Here’s a transcript of the talk:

  1. Hi, my name is Mike Lanyon, and I work at a digital ad agency called Critical Mass. I would like to talk about web performance monitoring. In DevOps we often talk about monitoring of the systems that provide experiences, but not the monitoring of the end user’s experience itself.
  2. Critical Mass is a digital experience design agency. That means that we put the customer at the center of our process, through strategy, design, technology and analytics. We want to use our influence with clients to make their customers’ lives better.
  3. More specifically than web performance, I’d like to talk about a front end developer’s relationship to prod. In years past this relationship may have been through an FTP client, but no-matter the technology there was a gap in operational visibility.
  4. The front-end developer’s preparation for production has gotten quite robust. Run sass, concat & minify js. Maybe there’s a CDN, but then it gets a bit fuzzier… Where is the operational visibility in this?
  5. WebPage test is a tool our teams use to quantify the end user’s experience. This chart shows the composite Speed Index of one of our web pages. The Index is the integral of the space above the charted lines, which represent the perceived completion of the page load.
  6. But still there is no operational visibility. There’s no way for a web developer on my team to understand the performance of a user currently visiting our site. There’s nothing analogous to the app log with a stack trace detailing the user’s crummy experience.
  7. RUM - real user monitoring. This is something that began to pop up a few years ago. This is different than synthetic monitoring because you’re collecting data from the experience of real users.
  8. Navigation Timing API is one of the most well established means to collecting the real user’s performance. There are several solutions that will capture this information for you like Google analytics or NewRelic.
  9. Golang. I toyed around with Go a couple years ago, and didn’t really understand how it could be useful to me at the time - but it’s reputation for being fast seemed like a good fit for collecting RUM performance data.
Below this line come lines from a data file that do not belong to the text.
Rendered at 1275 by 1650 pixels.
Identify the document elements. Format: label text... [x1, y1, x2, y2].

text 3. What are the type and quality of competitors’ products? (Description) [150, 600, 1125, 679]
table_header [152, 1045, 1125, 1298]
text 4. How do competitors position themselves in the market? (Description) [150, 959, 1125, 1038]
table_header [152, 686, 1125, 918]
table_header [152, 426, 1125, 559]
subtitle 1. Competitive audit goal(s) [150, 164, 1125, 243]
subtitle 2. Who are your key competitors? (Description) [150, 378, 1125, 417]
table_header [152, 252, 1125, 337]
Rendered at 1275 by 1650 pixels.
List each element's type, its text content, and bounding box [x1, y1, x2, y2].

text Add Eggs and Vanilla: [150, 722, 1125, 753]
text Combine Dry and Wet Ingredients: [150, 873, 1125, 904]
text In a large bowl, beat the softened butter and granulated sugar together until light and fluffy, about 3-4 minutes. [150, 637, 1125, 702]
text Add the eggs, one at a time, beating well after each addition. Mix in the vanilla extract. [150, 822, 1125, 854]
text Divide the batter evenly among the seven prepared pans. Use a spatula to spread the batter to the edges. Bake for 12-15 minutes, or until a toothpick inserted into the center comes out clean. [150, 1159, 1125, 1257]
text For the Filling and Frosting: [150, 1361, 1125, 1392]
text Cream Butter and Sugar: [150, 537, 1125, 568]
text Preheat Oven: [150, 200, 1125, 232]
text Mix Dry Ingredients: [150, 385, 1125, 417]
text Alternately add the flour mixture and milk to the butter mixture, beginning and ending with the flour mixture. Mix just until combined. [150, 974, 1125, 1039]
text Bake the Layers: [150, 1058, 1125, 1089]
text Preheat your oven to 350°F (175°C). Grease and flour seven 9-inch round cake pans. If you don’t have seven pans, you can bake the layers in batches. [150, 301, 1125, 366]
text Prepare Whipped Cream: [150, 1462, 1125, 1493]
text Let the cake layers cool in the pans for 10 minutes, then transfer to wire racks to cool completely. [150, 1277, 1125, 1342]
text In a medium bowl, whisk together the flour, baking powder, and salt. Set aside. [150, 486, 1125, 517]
  10. I created https-stats-collector. Inspired by a GDSTeam project called event-store that saves content security policy reports. I don’t really want to focus much on the Golang code here - only to highlight that it’s open source and would love to have some feedback on the project.
  11. There are three primary routes offered by the application: nav-timing, js-error, and csp-report. In addition to nav-timing, I’ll talk about js-errors, which is fed by a global javascript error and logs the errors experienced by users.
  12. As you can see, after nav-timing data is processed by our monitoring pipeline we’re able to create pretty, squiggly line graphs. I really enjoy these, and I think they’re great, but they don’t help tell the end user’s story.
  13. This is screencap of Kibana showing the errors captured by the js-errors handler and processed by our ELK stack. When one of the senior developers first saw this, he pointed to a cluster of errors experienced by a single user and said, “I wonder what the story is there”.
  14. We have found that while nav-timing data is really cool, javascript error reporting is the game changer. It gave the teams a level of traceability they’d never had before and equated to a front-end version of the app log.
  15. This capability is really valuable, but it has to be operationalized and become part of the default path or path of least resistance.
  16. We use Chef to put all the bits in place, http-stats-collector, statsd, logstash, elasticsearch, influxdb, kibana, grafana, etc. Configuration management also helps us standardize and scale the implementation.
  17. Sample implementations that are framework agnostic help the client/product teams adopt the pattern and integrate it into their work.
  18. We have gone so far as to make these RUM collection tools part of our standard stack. In this example a team asked for a simple webserver, and they got the webserver - but packed with all the data collection bits pre-installed.
  19. If you take anything from this talk, please consider how to help create the connection between your technology teams and your users. Give your teams the tools to make this connection with prod - to form this relationship with the individual end user.